Donnella Wood
Blog entry by Donnella Wood
Donnella here.....I just listened to this Fresh Air interview. It was super fascinating and inspiring AND relevant to the subject matter wE will be talking about next week and beyond. Here is the description of the interview and the link.
Lutheran pastor Nadia Bolz-Weber admits that she does not look — or act — like a typical church leader. Heavily tattooed and with a tendency to swear like a truck driver, Bolz-Weber was once a standup comic with a big drinking problem.
But she was drawn to Lutheran theology, and when a group of friends asked her to give a eulogy for another friend who had committed suicide, Bolz-Weber discovered her calling.
Bolz-Weber tells Fresh Air's Terry Gross that while addressing the crowd of "academics and queers and comics and recovering alcoholics" at the funeral, she realized: "These people don't have a pastor, and maybe that's what I'm supposed to do."
After going to seminary, Bolz-Weber founded a church in Denver called The House for All Sinners and Saints. She writes about the church, which she describes as "Christo-centric," in the new memoir Accidental Saints: Finding God in all the Wrong People.
Bolz-Weber's congregation includes LGBT people, people with addictions, compulsions and depression, and even nonbelievers. "Some churches might have a hard time welcoming junkies and drag queens; we're fine with that," she says.
Still, Bolz-Weber admits to feeling uneasy when "bankers in Dockers" started coming to her services: "It threw me into a crisis, because I felt like, 'Wait, you could go to any mainline Protestant church in this city and see a room full of people who look just like you. Why are you coming and messing up our weird?' "

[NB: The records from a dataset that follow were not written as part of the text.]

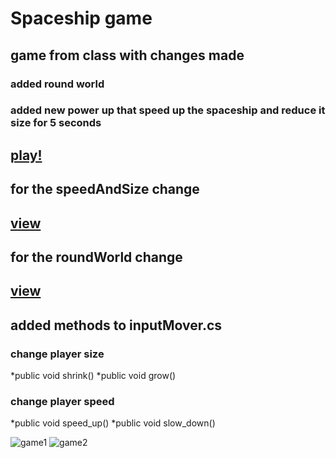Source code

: # Spaceship game
## game from class with changes made
### added round world
### added new power up that speed up the spaceship and reduce it size for 5 seconds
## [play!](https://tommy-bar.itch.io/powerdup-spaceship-bar)
## for the speedAndSize change
## [view](https://github.com/bar-schtalman/02-prefabs-triggers/blob/master/Assets/Scripts/1-movers/SpeedSize.cs)
## for the roundWorld change
## [view](https://github.com/bar-schtalman/02-prefabs-triggers/blob/master/Assets/Scripts/round_world.cs)
## added methods to inputMover.cs
### change player size
*public void shrink()
*public void grow()
### change player speed
*public void speed_up()
*public void slow_down()

![game1](https://github.com/bar-schtalman/02-prefabs-triggers/blob/729f100a0837726e360c8ee022efdbd6f5ca1abf/Assets/first_pic.PNG)
![game2](https://github.com/bar-schtalman/02-prefabs-triggers/blob/729f100a0837726e360c8ee022efdbd6f5ca1abf/Assets/second_pic.PNG)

My job is to point to Christ and to preach the Gospel and to remind people that they're absolutely loved ... and all of their mess-ups are not more powerful than God's mercy.
Ultimately, Bolz-Weber says, mixing more traditional newcomers with her church's original parishioners has been good for her congregation. "I thought it was diluting the weird; now it's much weirder to have them all together," she explains.
And regardless of who fills the seats, Bolz-Weber's message from the pulpit remains the same: "My job is to point to Christ and to preach the Gospel and to remind people that they're absolutely loved ... and all of their mess-ups are not more powerful than God's mercy and God's ability to sort of redeem us and to bring good out of bad."